Notation: $R(\frac{a}{b})$ means Remainder when a is divided by b. Now

$R(\frac{(2222)^{5555}}{7})$ $=R(\frac{3^{5555}}{7})$ $=R(\frac{(3^6)^{925}•3^5}{7})$ $=R(\frac{3^5}{7})=5$ And, $R(\frac{(5555)^{2222}}{7})$ $=R(\frac{4^{2222}}{7})$ $=R(\frac{(4^3)^{740}•3^2}{7})=2$

So that,

$R(\frac{(5555)^{2222}+(2222^){5555}}{7})=R(\frac{2+5}{7})=\boxed 0$

By Fermat's Little Theorem we have that both

$2222^{6} \equiv 1 \mod{7}$ and $5555^{6} \equiv 1 \mod{7}$ .

Now $5555 = 6*925 + 5$ and $2222 = 6*370 + 2$ ,

so we are now looking for $(2222^{5} + 5555^{2}) \mod{7}$ .

Next, note that $2222 = 7*317 + 3$ and $5555 = 7*793 + 4$ ,

and so we now have $(3^{5} + 4^{2}) \mod{7} \equiv 259 \mod{7} \equiv 0 \mod{7}$ ,

since $259 = 7*37$ . Thus the desired remainder is $\boxed{0}$ .

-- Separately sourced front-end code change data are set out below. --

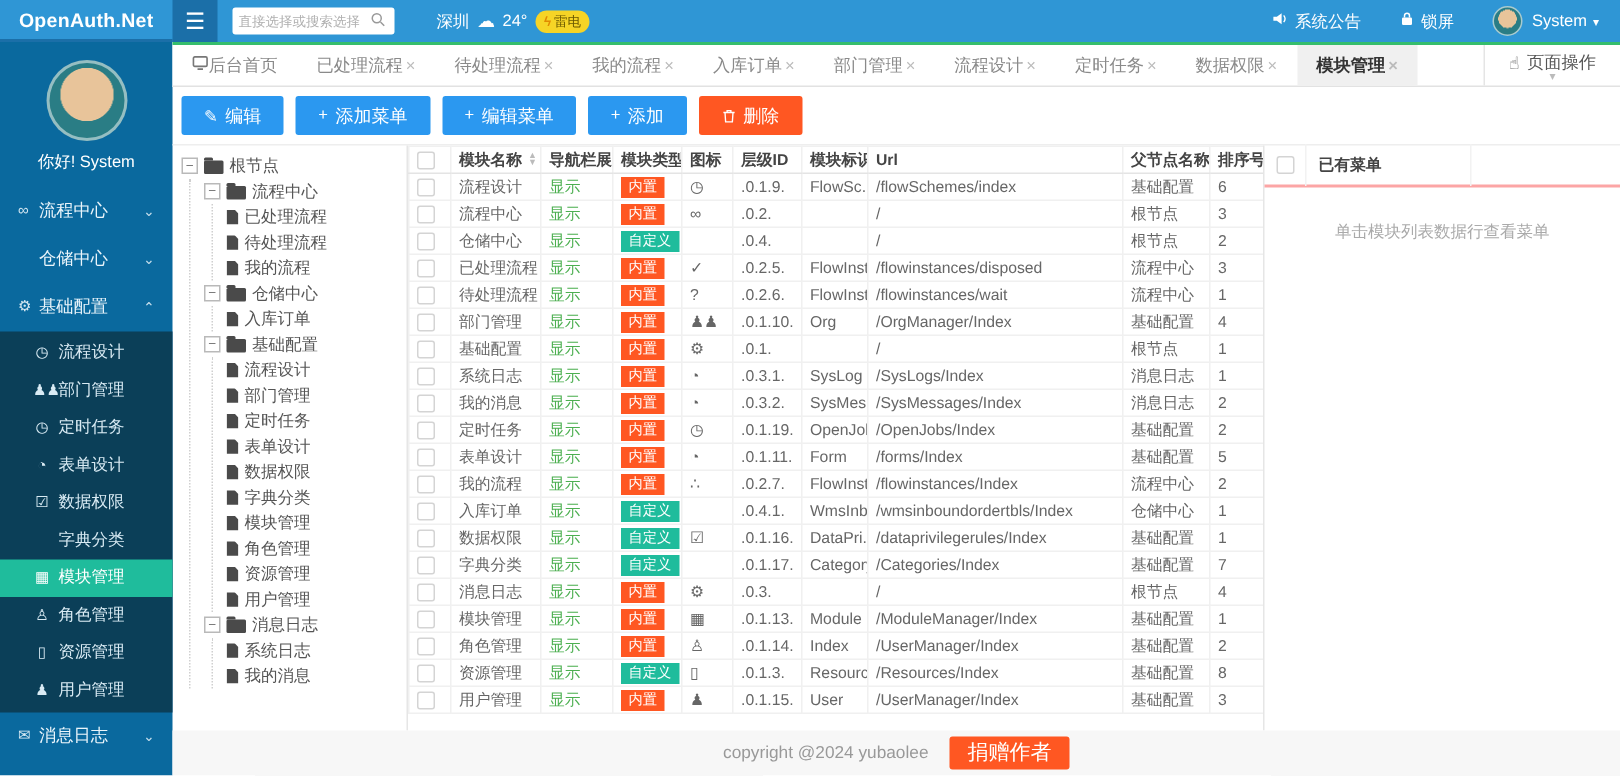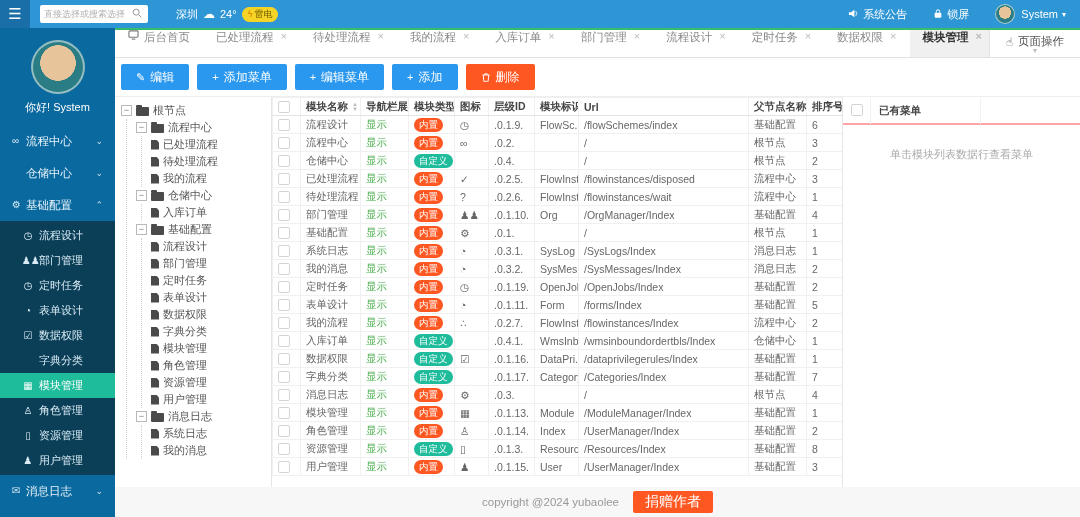--- a/index.html
+++ b/index.html
@@ -119,6 +119,7 @@
 <div class="app">
 
   <div class="topbar">
+    <div class="logo">OpenAuth.Net</div>
     <div class="hamburger">
       <span>☰</span>
     </div>

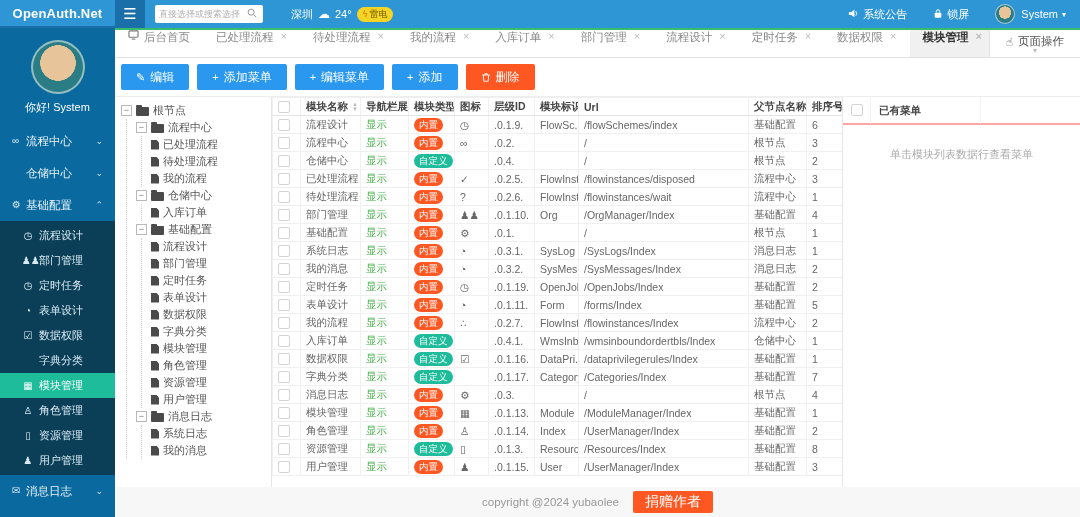--- a/index.html
+++ b/index.html
@@ -51,7 +51,7 @@
   .tabbar { height:30px; background:#fff; border-top:2px solid #35bd6d; border-bottom:1px solid #e2e2e2;
     display:flex; align-items:stretch; flex:0 0 30px; }
   .tab-list { flex:1; display:flex; overflow:hidden; }
-  .tab { display:flex; align-items:flex-start; gap:5px; padding:0 13px; font-size:11.5px; color:#8a8a8a;
+  .tab { display:flex; align-items:center; padding:0 13px; font-size:11.5px; color:#8a8a8a;
     cursor:pointer; white-space:nowrap; }
   .tab .ticon { font-size:11px; }
   .tab .close { color:#bbb; font-size:11px; margin-left:2px; }

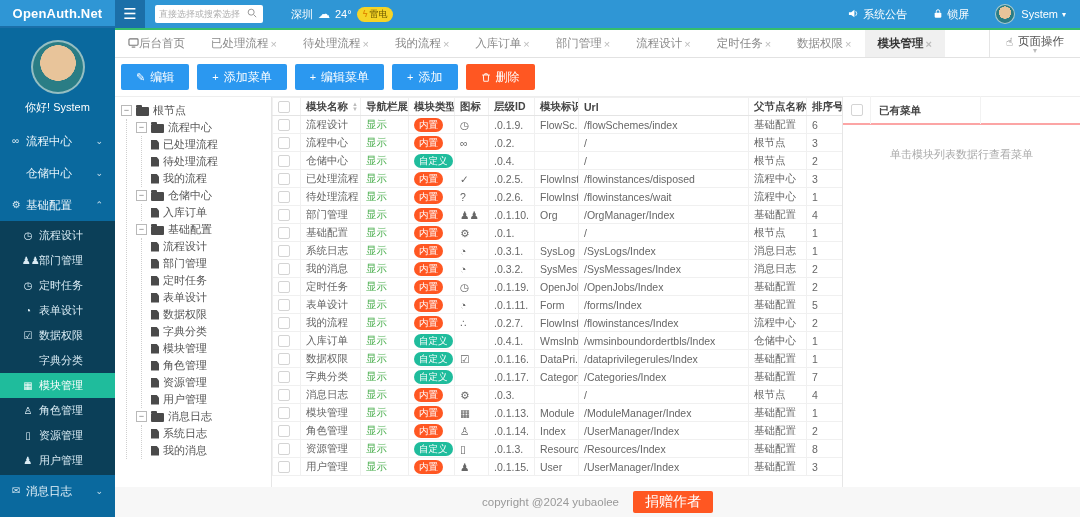--- a/index.html
+++ b/index.html
@@ -92,7 +92,7 @@
   .cb { display:inline-block; width:12px; height:12px; border:1px solid #d4d4d4; border-radius:2px;
     background:#fff; vertical-align:middle; }
   .show-txt { color:#4caf50; }
-  .badge { display:inline-block; padding:0 5px; border-radius:7px; color:#fff; font-size:9.5px; line-height:14px;text-align:right; }
+  .badge { display:inline-block; padding:0 5px; border-radius:0; color:#fff; font-size:9.5px; line-height:14px;text-align:right; }
   .badge.builtin { background:#ff5722; }
   .badge.custom { background:#1fbc9c; }
   .cell-icon { color:#555; font-size:11px; }

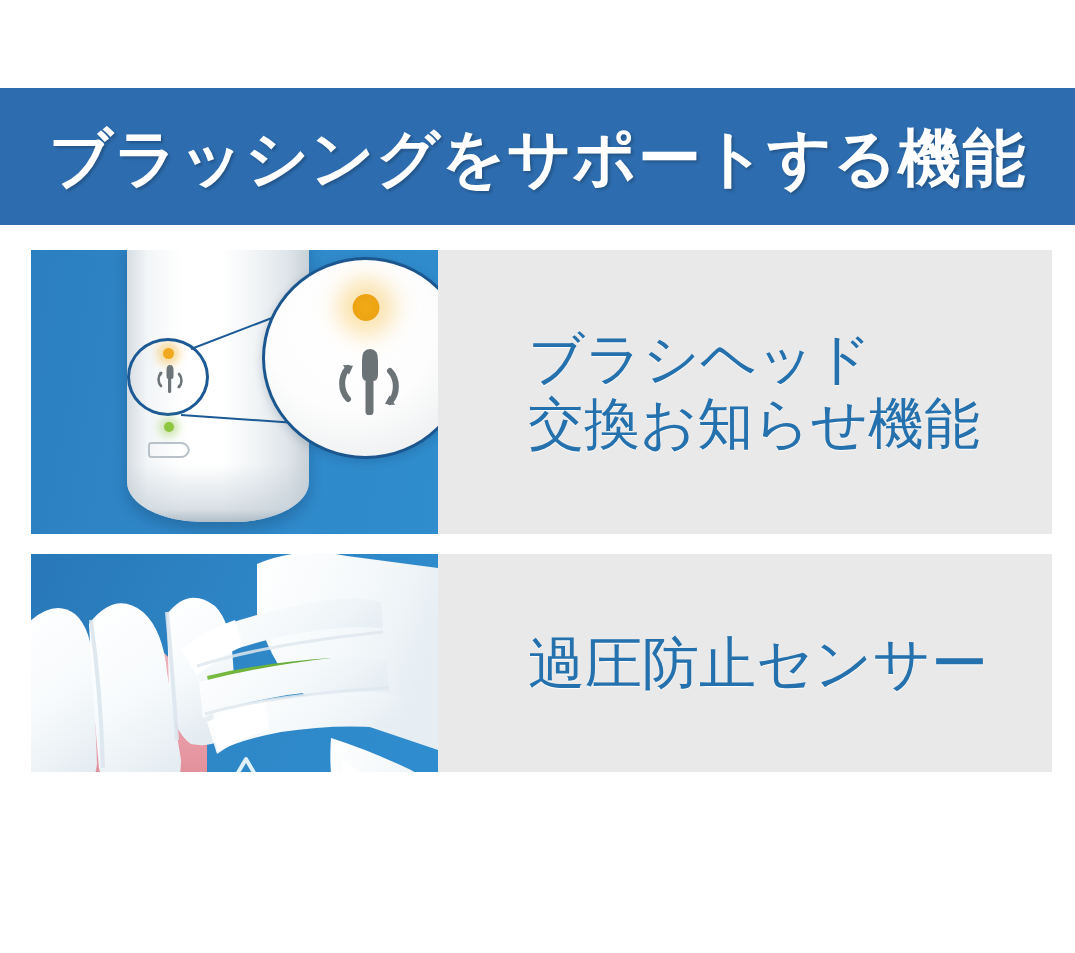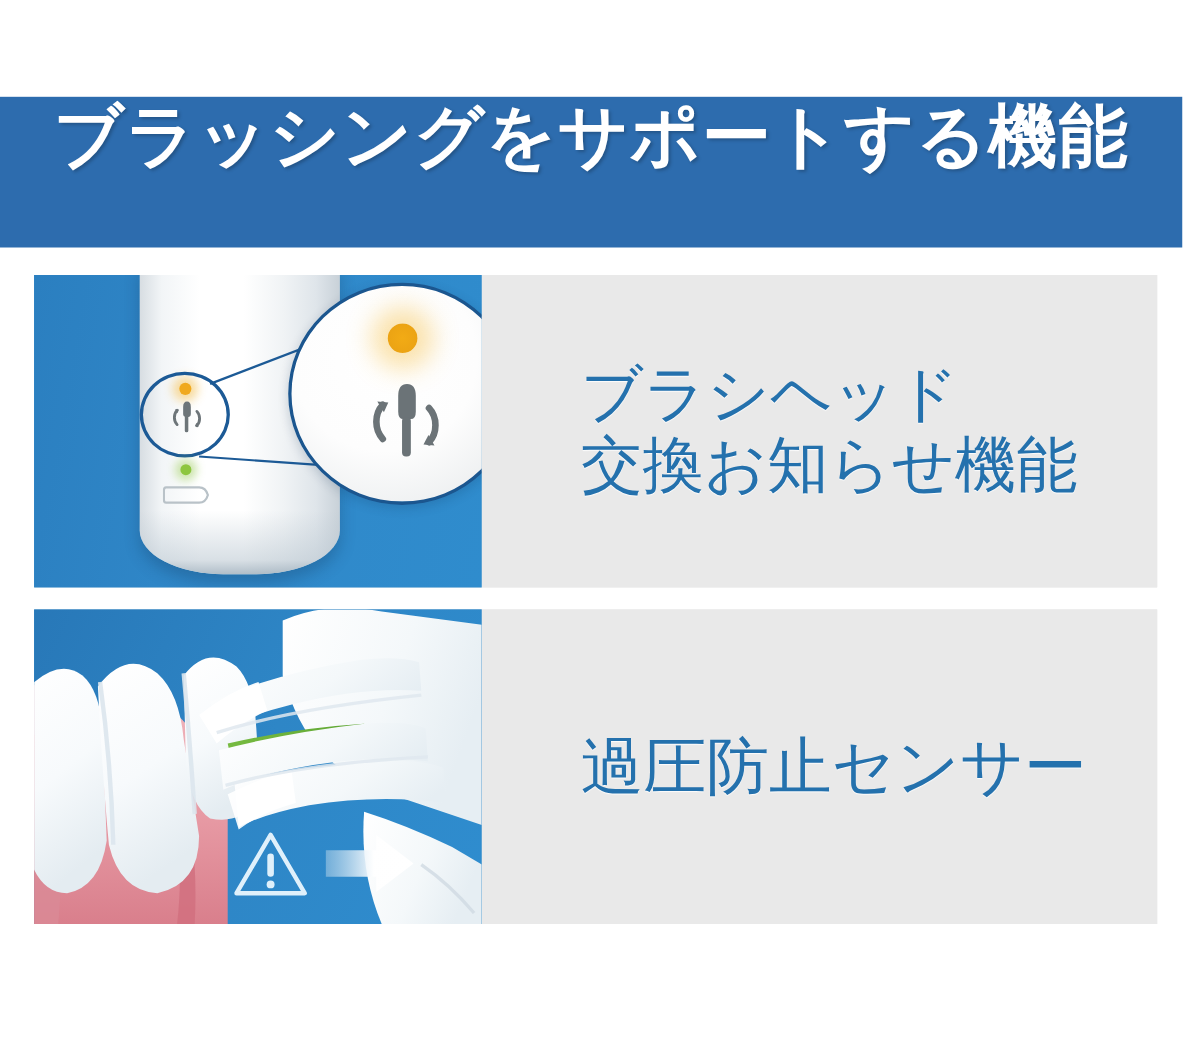--- a/index.html
+++ b/index.html
@@ -30,6 +30,7 @@
     height: 137px;
     background: #2d6cae;
     display: flex;
+    align-items: center;
     justify-content: center;
     overflow: hidden;
   }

undefined value divided by any number yields zero

2222 mod 7 = 3 and 5555 mod 7 = 4 or -3 so (2222^5555)+(5555^2222) mod 7 = 3^5555 + (-3)^ 2222 mod 7 = 3^5555+ 3^2222 mod 7 = 3^2222(3^3333 + 1) mod 7 As 3^2222 is not divisible by 7 so we need to show that 3^3333 + 1 mod 7 = 0 Now as 7 is prime so as per format's little theorem 3^6 mod 7 = 1 3^3333 mod 7 = 3^(3333 mod 6) mod 7 = 3^ 3 mod 7 = 27 mod 7 So 3^3333 + 1 mod 7 = 28 mod 7 = 0

Final Answer is 0

In response of Sanjeet Raria's solution

As we know 2222 mod 7 = 3 and 5555 mod 7 = 4 or -3 so (2222^5555)+(5555^2222) mod 7 = 3^5555 + (-3)^ 2222 mod 7 = 3^5555+ 3^2222 mod 7 = 3^2222(3^3333 + 1) mod 7 As 3^2222 is not divisible by 7 so we need to show that 3^3333 + 1 mod 7 = 0 Now as 7 is prime so as per format's little theorem 3^6 mod 7 = 1 3^3333 mod 7 = 3^(3333 mod 6) mod 7 = 3^ 3 mod 7 = 27 mod 7 So 3^3333 + 1 mod 7 = 28 mod 7 = 0.